Choosing Kalaupapa
In May 1873, a thirty-three-year-old Belgian priest named Father Damien de Veuster stepped off a boat onto the Kalaupapa peninsula of Molokai, Hawaii. He had volunteered when Bishop Louis Maigret asked which of the Sacred Hearts fathers would serve the government's leprosy settlement — a place so feared that supply ships often dumped provisions offshore rather than dock. Damien found over eight hundred people living without adequate shelter, medical care, or hope, many abandoned by their own families.
He did not come to visit. He came to stay.
For sixteen years, Damien built homes, bandaged open wounds, organized schools, expanded St. Philomena Church, and dug countless graves with his own hands. Then in 1884, when he spilled boiling water on his foot and felt no pain, the truth was confirmed: he had contracted leprosy himself. He would die of the disease on April 15, 1889, at the age of forty-nine.

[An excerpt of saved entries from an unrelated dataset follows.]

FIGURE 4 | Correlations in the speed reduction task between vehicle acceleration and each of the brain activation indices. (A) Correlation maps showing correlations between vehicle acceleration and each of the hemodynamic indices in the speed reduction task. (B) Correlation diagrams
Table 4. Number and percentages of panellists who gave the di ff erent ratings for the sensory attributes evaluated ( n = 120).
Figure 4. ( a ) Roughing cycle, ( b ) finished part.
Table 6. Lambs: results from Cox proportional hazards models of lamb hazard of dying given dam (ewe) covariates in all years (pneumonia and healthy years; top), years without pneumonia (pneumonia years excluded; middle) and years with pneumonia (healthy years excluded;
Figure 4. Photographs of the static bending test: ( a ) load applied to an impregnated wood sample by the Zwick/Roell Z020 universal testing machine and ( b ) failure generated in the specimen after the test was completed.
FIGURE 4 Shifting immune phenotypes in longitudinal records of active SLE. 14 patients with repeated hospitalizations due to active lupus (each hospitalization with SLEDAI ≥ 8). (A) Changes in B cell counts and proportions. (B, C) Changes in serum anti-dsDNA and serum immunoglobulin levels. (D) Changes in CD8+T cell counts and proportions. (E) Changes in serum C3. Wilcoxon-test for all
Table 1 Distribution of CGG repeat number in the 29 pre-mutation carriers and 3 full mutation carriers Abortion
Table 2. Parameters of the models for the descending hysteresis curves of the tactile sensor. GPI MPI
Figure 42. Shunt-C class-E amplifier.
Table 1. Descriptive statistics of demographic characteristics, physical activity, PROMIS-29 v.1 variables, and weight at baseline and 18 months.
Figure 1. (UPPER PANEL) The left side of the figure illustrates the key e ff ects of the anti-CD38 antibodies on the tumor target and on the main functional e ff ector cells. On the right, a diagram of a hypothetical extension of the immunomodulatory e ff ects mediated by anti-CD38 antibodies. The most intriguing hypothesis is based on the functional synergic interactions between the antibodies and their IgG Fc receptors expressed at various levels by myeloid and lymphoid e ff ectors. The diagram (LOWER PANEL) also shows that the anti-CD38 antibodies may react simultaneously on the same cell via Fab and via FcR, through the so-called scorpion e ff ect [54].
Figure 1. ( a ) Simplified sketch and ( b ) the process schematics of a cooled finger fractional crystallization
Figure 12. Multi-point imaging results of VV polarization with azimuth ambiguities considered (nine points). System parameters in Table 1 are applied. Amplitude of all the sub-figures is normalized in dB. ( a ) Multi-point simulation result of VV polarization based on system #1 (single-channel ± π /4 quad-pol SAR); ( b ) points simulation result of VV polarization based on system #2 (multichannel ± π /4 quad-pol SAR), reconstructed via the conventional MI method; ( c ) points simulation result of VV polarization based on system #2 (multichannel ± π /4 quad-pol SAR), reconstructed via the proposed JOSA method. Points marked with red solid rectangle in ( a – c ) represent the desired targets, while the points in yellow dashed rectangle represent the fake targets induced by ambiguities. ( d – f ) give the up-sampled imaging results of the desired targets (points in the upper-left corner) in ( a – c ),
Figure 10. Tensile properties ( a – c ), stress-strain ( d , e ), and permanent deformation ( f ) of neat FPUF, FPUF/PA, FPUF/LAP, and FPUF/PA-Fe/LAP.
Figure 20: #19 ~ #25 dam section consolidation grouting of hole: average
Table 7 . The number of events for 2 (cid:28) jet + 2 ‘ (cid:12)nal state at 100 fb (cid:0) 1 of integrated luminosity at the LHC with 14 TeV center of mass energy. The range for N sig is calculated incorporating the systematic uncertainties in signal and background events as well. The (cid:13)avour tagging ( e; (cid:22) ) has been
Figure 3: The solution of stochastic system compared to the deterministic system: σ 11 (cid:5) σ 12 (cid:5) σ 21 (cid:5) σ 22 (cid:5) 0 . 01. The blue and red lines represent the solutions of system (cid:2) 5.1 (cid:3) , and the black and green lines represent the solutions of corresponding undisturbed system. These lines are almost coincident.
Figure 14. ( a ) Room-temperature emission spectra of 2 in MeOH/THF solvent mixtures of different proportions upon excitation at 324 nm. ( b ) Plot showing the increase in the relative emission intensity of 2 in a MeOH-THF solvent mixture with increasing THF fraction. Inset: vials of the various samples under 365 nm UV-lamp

Philippians 2:5-8 describes Christ who, "being in very nature God, did not consider equality with God something to be used to His own advantage," but emptied Himself, taking the form of a servant, humbling Himself even to death. Damien's life mirrors that downward path. He had every reason to remain safe in Honolulu. Instead, he chose descent — into suffering, into stigma, and finally into the very disease that consumed those he loved.
Incarnational love is never love from a safe distance. It asks believers to enter fully into another's condition, even at great cost. The question is not whether we admire such love from the pew, but whether we will step forward when the call comes.